Résumé de la décision
Le Tribunal judiciaire de Lyon a rendu une ordonnance de désistement en date du 29 mai 2024, suite à la demande de la S.A.S. [5] qui a décidé de se désister de son action. Ce désistement a été accepté explicitement par la CPAM de l’Ain, la partie défenderesse. Par conséquent, le tribunal a constaté l'extinction de l'instance introduite par la S.A.S. [5], tout en précisant que cette extinction ne fait pas obstacle à l'introduction d'une nouvelle instance si l'action n'est pas éteinte par ailleurs.
Arguments pertinents
1. Droit au désistement : L'article 394 du Code de procédure civile stipule que "le demandeur peut, en toute matière, se désister de sa demande en vue de mettre fin à l’instance". Ce droit a été exercé par la S.A.S. [5] qui a formé une déclaration de désistement en date du 27 mai 2024.
2. Acceptation du désistement : La décision souligne que le désistement a été accepté explicitement par la partie défenderesse, ce qui est un élément essentiel pour la validité de la procédure de désistement.

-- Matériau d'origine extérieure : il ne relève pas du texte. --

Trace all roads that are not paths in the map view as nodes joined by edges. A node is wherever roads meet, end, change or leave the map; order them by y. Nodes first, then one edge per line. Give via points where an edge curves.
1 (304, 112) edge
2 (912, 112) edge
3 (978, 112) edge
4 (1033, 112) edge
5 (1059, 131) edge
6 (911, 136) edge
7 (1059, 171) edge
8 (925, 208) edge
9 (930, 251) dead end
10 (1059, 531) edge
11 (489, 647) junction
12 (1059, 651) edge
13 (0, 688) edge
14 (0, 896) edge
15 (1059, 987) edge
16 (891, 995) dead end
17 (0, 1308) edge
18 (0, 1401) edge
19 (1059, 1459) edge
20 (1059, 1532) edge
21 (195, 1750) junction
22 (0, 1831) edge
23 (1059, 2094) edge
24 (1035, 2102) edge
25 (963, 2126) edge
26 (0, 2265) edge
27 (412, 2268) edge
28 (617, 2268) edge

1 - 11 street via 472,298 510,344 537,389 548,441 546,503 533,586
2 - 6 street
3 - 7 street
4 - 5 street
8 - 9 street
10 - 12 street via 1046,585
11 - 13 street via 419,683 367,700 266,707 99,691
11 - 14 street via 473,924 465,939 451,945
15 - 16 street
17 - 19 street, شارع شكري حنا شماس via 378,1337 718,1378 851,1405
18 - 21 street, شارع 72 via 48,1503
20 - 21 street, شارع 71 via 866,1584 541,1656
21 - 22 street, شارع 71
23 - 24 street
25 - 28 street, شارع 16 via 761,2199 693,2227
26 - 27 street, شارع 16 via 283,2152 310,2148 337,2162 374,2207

Cela renforce le principe de la coopération entre les parties dans le cadre du procès.
3. Extinction de l'instance : Le tribunal a pris acte du désistement et a constaté l'extinction de l'instance, conformément à l'article 385 du Code de procédure civile, qui précise que "la constatation de l’extinction de l’instance et du dessaisissement de la juridiction ne met pas obstacle à l’introduction d’une nouvelle instance".
Interprétations et citations légales
- Droit au désistement : L'article 394 du Code de procédure civile est fondamental dans la mesure où il consacre le droit du demandeur à mettre fin à l'instance. Ce droit est essentiel pour garantir la liberté des parties dans la conduite de leur procès.
- Acceptation du désistement : L'acceptation par la partie défenderesse est un aspect crucial qui valide le désistement. Cela montre que le droit de désistement n'est pas un acte unilatéral, mais nécessite l'accord de l'autre partie pour être pleinement effectif.
- Extinction de l'instance : L'article 385 du Code de procédure civile précise que l'extinction de l'instance ne préjuge pas de la possibilité d'introduire une nouvelle action. Cela permet aux parties de ne pas être définitivement bloquées dans leur droit d'agir en justice, même après un désistement.
En conclusion, cette ordonnance illustre l'application des principes de droit procédural, notamment le droit au désistement et la possibilité de réintroduire une action, tout en respectant les droits des parties impliquées.